Most of those companies echoed the Prudential's early determination to serve an established middle-class clientele. The Prudential hoped for a patronage from clergymen, barristers, and successful tradesmen seeking what was perceived as a profitable market segment. The poor had unhealthy occupations and inadequate housing and suffered most from the frequent epidemics of the period. Conventional wisdom in the insurance field also emphasized the inconvenience of managing a myriad of small policies. The anticipated high overhead of any collection system convinced most professionals to avoid this segment of the market. Following such conventional wisdom brought the Prudential to the edge of bankruptcy. In its first 18 months, the company generated a mere £1,500 in premium income. In 1851, the amount was still under £2,000. By 1852, the prospects for the company's survival were bleak.
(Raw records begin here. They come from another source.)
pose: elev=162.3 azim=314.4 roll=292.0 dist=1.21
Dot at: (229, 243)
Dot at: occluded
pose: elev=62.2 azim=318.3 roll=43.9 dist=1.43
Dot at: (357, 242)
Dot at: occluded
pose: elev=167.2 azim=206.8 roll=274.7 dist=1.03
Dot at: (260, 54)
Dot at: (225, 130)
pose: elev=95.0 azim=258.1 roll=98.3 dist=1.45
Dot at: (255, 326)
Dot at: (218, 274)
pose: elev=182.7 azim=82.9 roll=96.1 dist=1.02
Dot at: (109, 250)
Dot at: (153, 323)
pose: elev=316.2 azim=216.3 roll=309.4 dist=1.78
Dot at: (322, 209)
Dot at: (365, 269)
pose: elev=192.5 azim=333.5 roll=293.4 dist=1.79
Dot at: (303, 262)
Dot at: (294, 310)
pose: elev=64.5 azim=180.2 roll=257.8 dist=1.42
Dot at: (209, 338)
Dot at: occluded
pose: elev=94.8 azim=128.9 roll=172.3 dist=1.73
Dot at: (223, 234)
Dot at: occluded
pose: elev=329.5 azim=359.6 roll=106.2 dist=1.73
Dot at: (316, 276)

New conditions in the insurance industry in the 1850s provided the Prudential with the opportunity to thrive. As late as 1845, insurance remained a prerogative of the upper classes of British society. Of a population of 25 million people, fewer than 100,000 held life assurance. This distribution changed with the emergence of industrial life assurance companies selling policies to members of the working class. H.A.L. Cockerell declared in The British Insurance Business that these companies "revolutionized the social distribution of life assurance." Such a company offered policies worth £20 or less and established a regular collection system outside the registered office, its legally designated location for official correspondence.

Two events in 1852 encouraged the Prudential to consider a change in policy. A select committee of the House of Commons called for an expansion of insurance to all classes of society. Perhaps more important, the operatives of the Prudential had become restive with the existing approach. A deputation called on the secretary of the Prudential and urged entrance into the industrial field. The agents wished to follow the example of "friendly societies," a form of benevolent association, which provided benefits to their members. These associations offered an example of close personal contact between agent and member. The response of company directors to this approach was a lukewarm. Only a few industrial policies were issued in 1854, but they proved to be the seed of future greatness.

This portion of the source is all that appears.